Unfortunately, the answer is still no: A particle could go far away from our cross-section, then return again, and then interact with a particle nanometres away from our cross-section, before shooting off into the distance for good. This will throw off our iterative calculations off, which have no idea of its existence till they reach much further out. We can’t be certain of the state of the universe even arbitrarily close to our cross-section.

Red represents our surface of knowledge. Y axis is time, X is space. A, B and C are particles. B bounces off A far from the surface of knowledge and is reflected back at C, knocking it to a new direction. We can’t know the location of C close to the surface without first calculating the locations of A and B far from the surface, making our calculation significantly more complex.

Indeed there could be multiple possible spacetimes which have identical cross-sections through them. We’re reduced to finding spacetimes that are consistent with our knowledge, and what’s worse, there’s no algorithm which can find them[1].

The arrow of time in Euclidean space

Consider now a Euclidean universe where all the dimensions are spacelike[2]. There’s no maximum speed of light, and particles are free to turn back on themselves—indeed a particle might even be a loop.

Random particle trajectories in Euclidean and Minkowski space starting from a singularity.
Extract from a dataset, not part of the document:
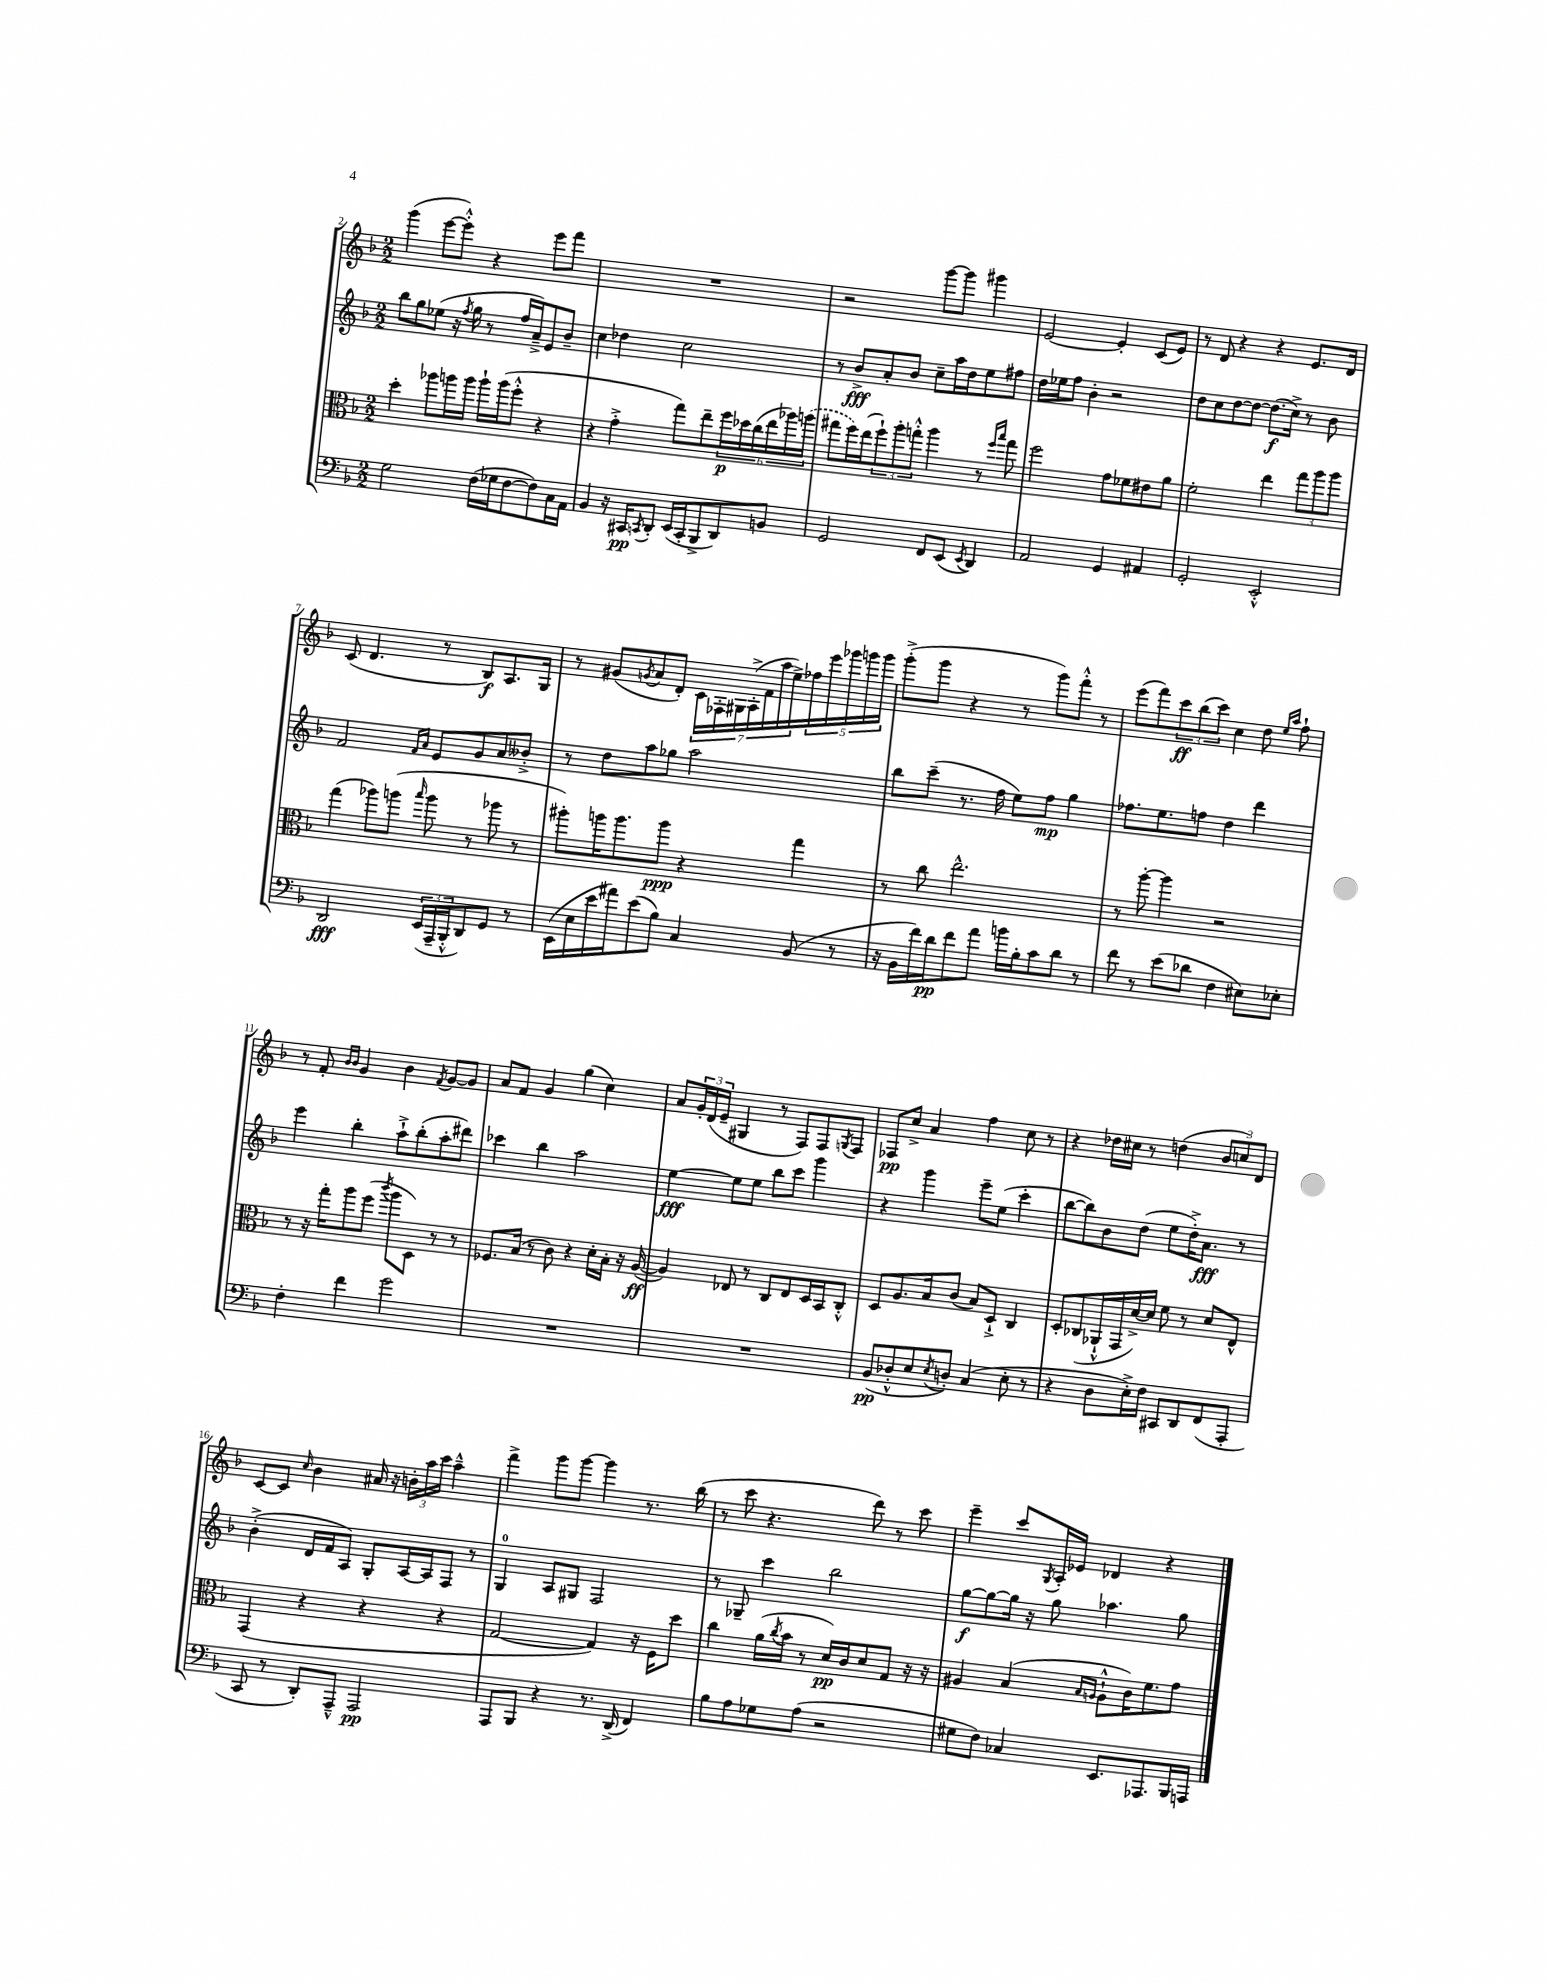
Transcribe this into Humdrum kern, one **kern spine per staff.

Interactive Visualisation.

Given our previous section it’s clearly impossible to accurately predict the behaviour of particles in a Euclidian space. Does that mean that memory and action are impossible since both require reconstructing the past or the future based on the state of the present?

Not necessarily, as we don’t need perfect knowledge of the past or the future, just good enough. Perhaps we can still predict with sufficient accuracy for memory and action to work.

So can we have an arrow of time in a Euclidean universe?

Consider such a universe with a singularity. Every particle has one end at the singularity. From the singularity particles head out in every direction. Close to the singularity particles have extremely low entropy—particles are packed in very dense clusters, with much less dense areas between clusters, allowing for large energy gradients.

A bit further away from the singularity, entropy is still very low, and in our local space all particles are approximately parallel.

Interactive Visualisation

The particles interact in predictable ways, and by pure random chance we get self perpetuating patterns in the particle strings—patterns in particle strings which “cause” other particle strings further out to bend into the same patterns. This is possible because the energy gradient causes predictable behaviour which the patterns can exploit to modify the shape of other particles. Then evolution kicks in, and the rest, as they say, is history.

To a conscious being in such a universe their perception of time will be in the direction directly opposite to the singularity.

The arrow of time in Minkowski space

Could the same thing happen in our universe? Could the arrow of time point in a spacelike direction instead of a timelike one?

No. Entropy can’t increase in a vacuum—it instead increases as particles become more disordered. The arrow of time always follows particles and their interactions. Particles move slower than the speed of light, and so their trajectories are always timelike.

And so our conclusion is: It’s not that the time dimension is special and allows the arrow of time to exist, it’s rather that the time dimension prevents the arrow of time from existing in a spacelike dimension by blocking particles from moving faster than .

Which is perhaps a bit obvious, but I found the exercise of visualising all this helpful for better understanding the arrow of time.

  1. ^

    To be precise: In a universe with infinite particles, given a snapshot orthogonal to a time axis I can calculate the state of any point in spacetime to arbitrary precision in a finite amount of time. Given a snapshot in space orthogonal to a space axis I cannot.

  2. ^

    Greg Egan’s story Orthogonal is set in such a Euclidean universe. His website contains a wealth of information about the physics of such a universe.